[Opening SUPPLIED DATA section]

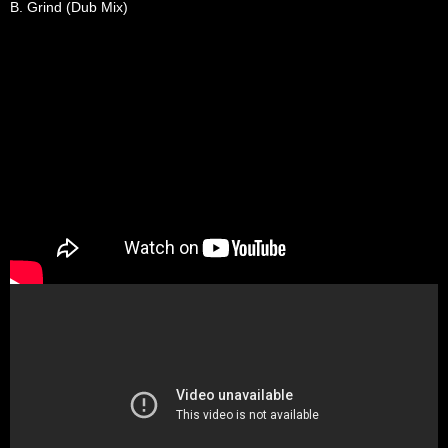
B. Grind (Dub Mix)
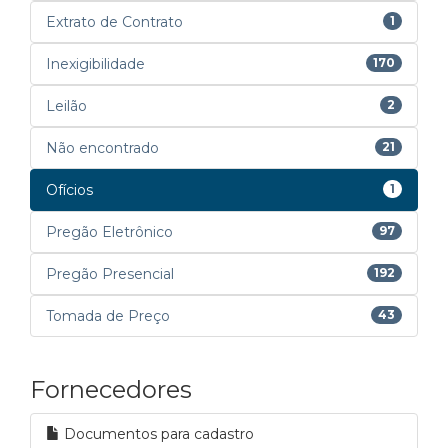
Extrato de Contrato
1
Inexigibilidade
170
Leilão
2
Não encontrado
21
Ofícios
1
Pregão Eletrônico
97
Pregão Presencial
192
Tomada de Preço
43
Fornecedores
Documentos para cadastro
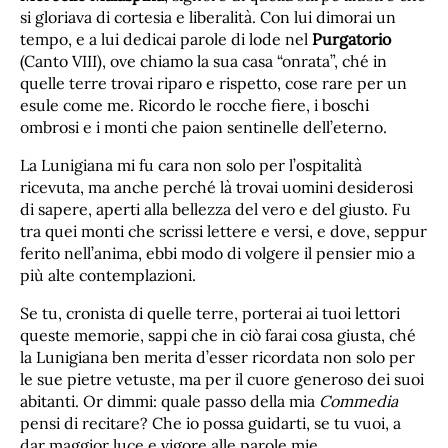
si gloriava di cortesia e liberalità. Con lui dimorai un
tempo, e a lui dedicai parole di lode nel
Purgatorio
(Canto VIII), ove chiamo la sua casa “onrata”, ché in
quelle terre trovai riparo e rispetto, cose rare per un
esule come me. Ricordo le rocche fiere, i boschi
ombrosi e i monti che paion sentinelle dell’eterno.
La Lunigiana mi fu cara non solo per l’ospitalità
ricevuta, ma anche perché là trovai uomini desiderosi
di sapere, aperti alla bellezza del vero e del giusto. Fu
tra quei monti che scrissi lettere e versi, e dove, seppur
ferito nell’anima, ebbi modo di volgere il pensier mio a
più alte contemplazioni.
Se tu, cronista di quelle terre, porterai ai tuoi lettori
queste memorie, sappi che in ciò farai cosa giusta, ché
la Lunigiana ben merita d’esser ricordata non solo per
le sue pietre vetuste, ma per il cuore generoso dei suoi
abitanti. Or dimmi: quale passo della mia
Commedia
pensi di recitare? Che io possa guidarti, se tu vuoi, a
dar maggior luce e vigore alle parole mie.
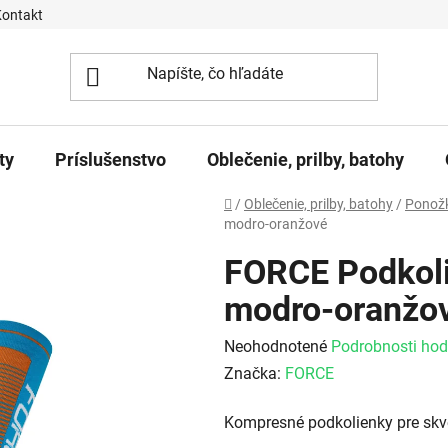
Kontakt
ty
Príslušenstvo
Oblečenie, prilby, batohy
Domov
/
Oblečenie, prilby, batohy
/
Ponožk
modro-oranžové
FORCE Podkol
modro-oranžo
Priemerné hodnotenie produktu j
Neohodnotené
Podrobnosti hod
Značka:
FORCE
Kompresné podkolienky pre skvel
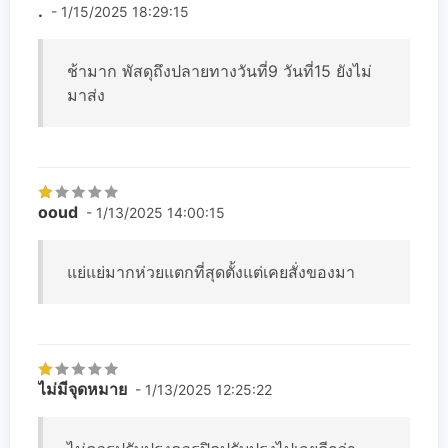
.
- 1/15/2025 18:29:15
ช้ามาก พัสดุถึงปลายทางวันที่9 วันที่15 ยังไม่
มาส่ง
ooud
- 1/13/2025 14:00:15
แย่แย่มากห่วยแตกที่สุดตั้งแต่เคยสั่งของมา
ไม่มีจุดหมาย
- 1/13/2025 12:25:22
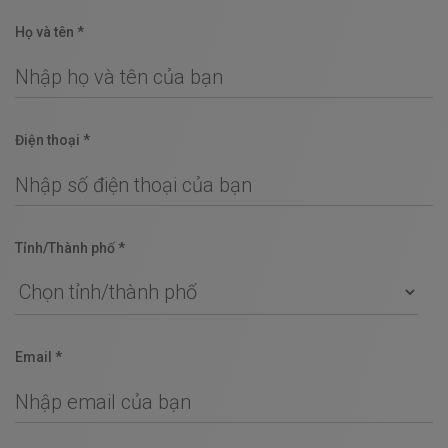
Họ và tên *
Điện thoại *
Tỉnh/Thành phố *
Email *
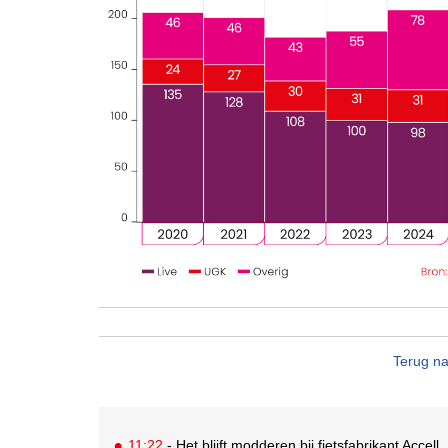
Terug na
11:22
- Het blijft modderen bij fietsfabrikant Accell. 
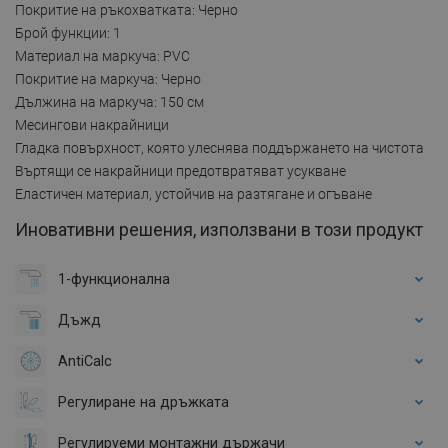
Покритие на ръкохватката: Черно
Брой функции: 1
Материал на маркуча: PVC
Покритие на маркуча: Черно
Дължина на маркуча: 150 см
Месингови накрайници
Гладка повърхност, която улеснява поддържането на чистота
Въртящи се накрайници предотвратяват усукване
Еластичен материал, устойчив на разтягане и огъване
Иновативни решения, използвани в този продукт
1-функционална
Дъжд
AntiCalc
Регулиране на дръжката
Регулируеми монтажни държачи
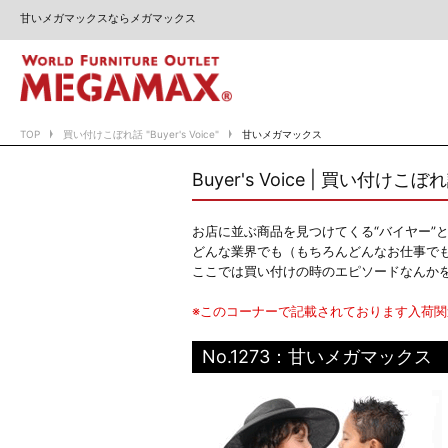
甘いメガマックスならメガマックス
TOP
買い付けこぼれ話 "Buyer's Voice"
甘いメガマックス
Buyer's Voice | 買い付けこぼ
お店に並ぶ商品を見つけてくる“バイヤー”
どんな業界でも（もちろんどんなお仕事で
ここでは買い付けの時のエピソードなんか
※このコーナーで記載されております入荷
No.1273：甘いメガマックス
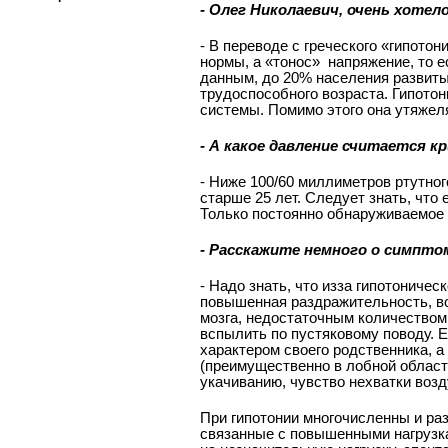
- Олег Николаевич, очень хотел
­- В переводе с греческого «гипото
нормы, а «тонос» ­ напряжение, то
данным, до 20% населения развиты
трудоспособного возраста. Гипотон
системы. Помимо этого она утяжел
-­ А какое давление считается 
­- Ниже 100/60 миллиметров ртутно
старше 25 лет. Следует знать, что
Только постоянно обнаруживаемое 
- Расскажите немного о симпто
­- Надо знать, что из­за гипотонич
повышенная раздражительность, в
мозга, недостаточным количеством 
вспылить по пустяковому поводу. Е
характером своего родственника, а 
(преимущественно в лобной области
укачиванию, чувство нехватки возд
При гипотонии многочисленны и ра
связанные с повышенными нагрузка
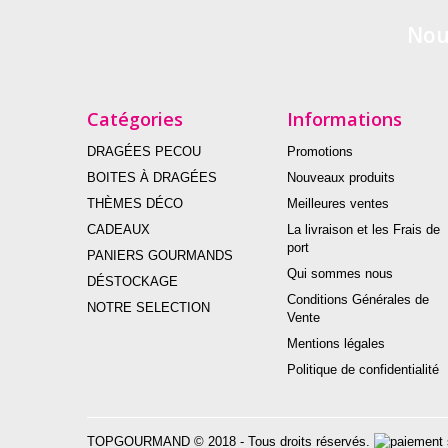
Nou
Catégories
Informations
DRAGÉES PECOU
Promotions
BOITES À DRAGÉES
Nouveaux produits
THÈMES DÉCO
Meilleures ventes
CADEAUX
La livraison et les Frais de
port
PANIERS GOURMANDS
Qui sommes nous
DÉSTOCKAGE
Conditions Générales de
NOTRE SELECTION
Vente
Mentions légales
Politique de confidentialité
TOPGOURMAND © 2018 - Tous droits réservés.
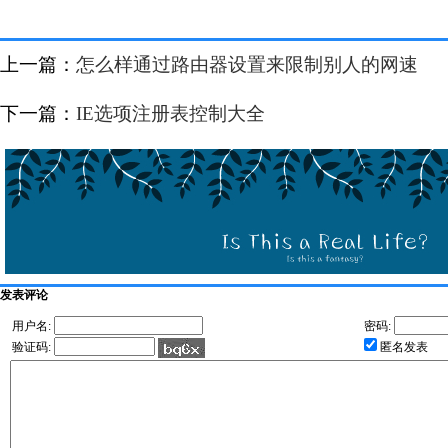
上一篇：
怎么样通过路由器设置来限制别人的网速
下一篇：
IE选项注册表控制大全
发表评论
用户名:
密码:
验证码:
匿名发表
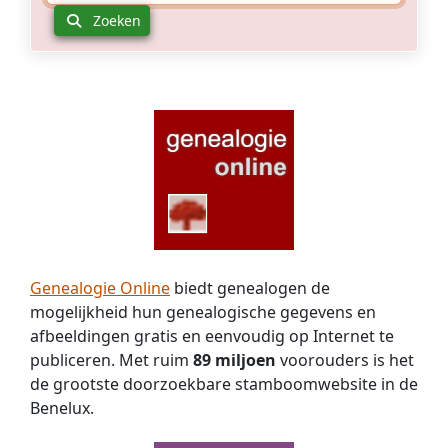
Zoeken
Genealogie Online
biedt genealogen de
mogelijkheid hun genealogische gegevens en
afbeeldingen gratis en eenvoudig op Internet te
publiceren. Met ruim
89 miljoen
voorouders is het
de grootste doorzoekbare stamboomwebsite in de
Benelux.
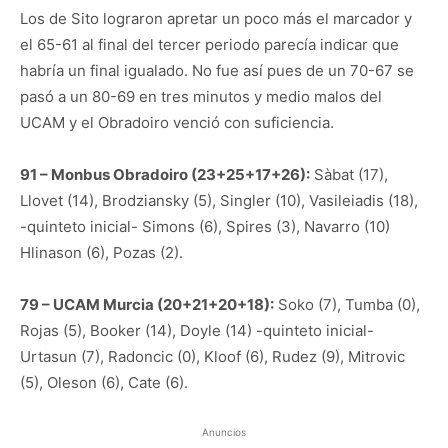
Los de Sito lograron apretar un poco más el marcador y
el 65-61 al final del tercer periodo parecía indicar que
habría un final igualado. No fue así pues de un 70-67 se
pasó a un 80-69 en tres minutos y medio malos del
UCAM y el Obradoiro venció con suficiencia.
91 – Monbus Obradoiro (23+25+17+26):
Sàbat (17),
Llovet (14), Brodziansky (5), Singler (10), Vasileiadis (18),
-quinteto inicial- Simons (6), Spires (3), Navarro (10)
Hlinason (6), Pozas (2).
79 – UCAM Murcia (20+21+20+18):
Soko (7), Tumba (0),
Rojas (5), Booker (14), Doyle (14) -quinteto inicial-
Urtasun (7), Radoncic (0), Kloof (6), Rudez (9), Mitrovic
(5), Oleson (6), Cate (6).
Anuncios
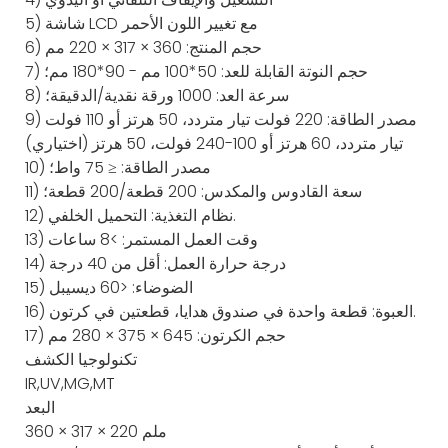
5) شاشة LCD مع تغيير اللون الأحمر
6) حجم المنتج: 360 × 317 × 220 مم
7) حجم النوتة القابلة للعد: 50*100 مم - 90*180 مم؛
8) سرعة العد: 1000 ورقة نقدية/الدقيقة؛
9) مصدر الطاقة: 220 فولت تيار متردد، 50 هرتز أو 110 فولت
تيار متردد، 60 هرتز أو 100-240 فولت، 50 هرتز (اختياري)
10) مصدر الطاقة: ≤ 75 واط؛
11) سعة القادوس والمكدس: 200 قطعة/200 قطعة؛
12) نظام التغذية: التحميل الخلفي.
13) وقت العمل المستمر: >8 ساعات
14) درجة حرارة العمل: أقل من 40 درجة
15) الضوضاء: <60 ديسيبل
16) العبوة: قطعة واحدة في صندوق هدايا، قطعتين في كرتون.
17) حجم الكرتون: 645 × 375 × 280 مم
تكنولوجيا الكشف
IR,UV,MG,MT
البعد
360 × 317 × 220 ملم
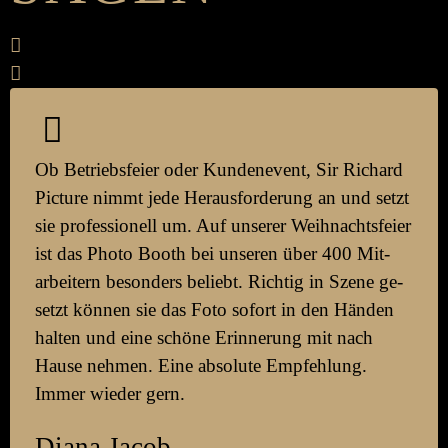
Ob Betriebs­feier oder Kunden­event, Sir Richard
Picture nimmt jede Heraus­forder­ung an und setzt
sie pro­fessionell um. Auf unserer Weih­nachts­feier
ist das Photo Booth bei unseren über 400 Mit­
arbeitern be­sonders be­liebt. Richtig in Szene ge­
setzt können sie das Foto sofort in den Händen
halten und eine schöne Er­inner­ung mit nach
Hause nehmen. Eine absolute Empfehl­ung.
Immer wieder gern.
Diana Jacob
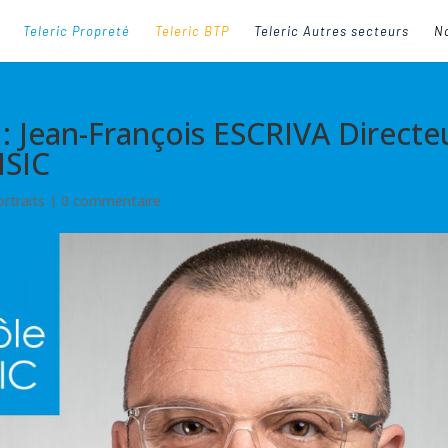
Teleric Propreté
Teleric BTP
Teleric Autres secteurs
No
Jean-François ESCRIVA Directe
MSIC
ortraits
|
0 commentaire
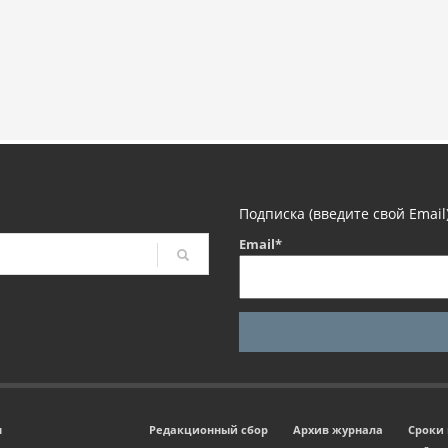
Подписка (введите свой Email
Email*
м
Редакционный сбор
Архив журнала
Сроки 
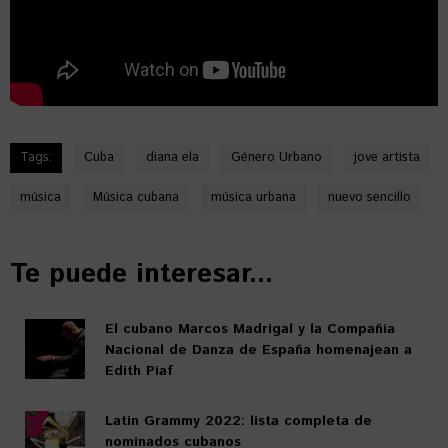
Tags:
Cuba
diana ela
Género Urbano
jove artista
música
Música cubana
música urbana
nuevo sencillo
Te puede interesar...
El cubano Marcos Madrigal y la Compañía
Nacional de Danza de España homenajean a
Edith Piaf
Latin Grammy 2022: lista completa de
nominados cubanos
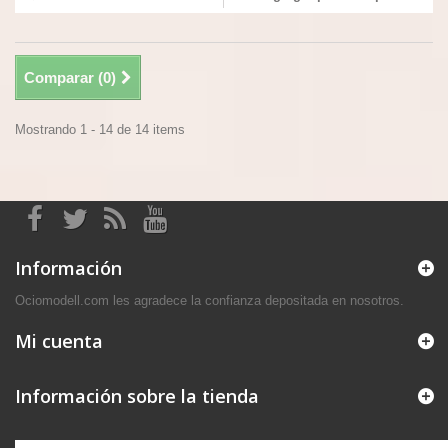
Comparar (
0
)
Mostrando 1 - 14 de 14 items
Información
Ociomodell.com les agradece la confianza depositada en nosotros.
Mi cuenta
Información sobre la tienda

[Closing SUPPLIED DATA section]

TASK REQUIREMENTS —
Once the line containing "le sue pietre" has been copied, stop; everything from the first line of the data up to it must be copied exactly, without pictures.

THE COMPLETED TASK —
B. Grind (Dub Mix)
Extrato de Contrato
1
Inexigibilidade
170
Leilão
2
Não encontrado
21
Ofícios
1
Pregão Eletrônico
97
Pregão Presencial
192
Tomada de Preço
43
Fornecedores
Documentos para cadastro
si gloriava di cortesia e liberalità. Con lui dimorai un
tempo, e a lui dedicai parole di lode nel
Purgatorio
(Canto VIII), ove chiamo la sua casa “onrata”, ché in
quelle terre trovai riparo e rispetto, cose rare per un
esule come me. Ricordo le rocche fiere, i boschi
ombrosi e i monti che paion sentinelle dell’eterno.
La Lunigiana mi fu cara non solo per l’ospitalità
ricevuta, ma anche perché là trovai uomini desiderosi
di sapere, aperti alla bellezza del vero e del giusto. Fu
tra quei monti che scrissi lettere e versi, e dove, seppur
ferito nell’anima, ebbi modo di volgere il pensier mio a
più alte contemplazioni.
Se tu, cronista di quelle terre, porterai ai tuoi lettori
queste memorie, sappi che in ciò farai cosa giusta, ché
la Lunigiana ben merita d’esser ricordata non solo per
le sue pietre vetuste, ma per il cuore generoso dei suoi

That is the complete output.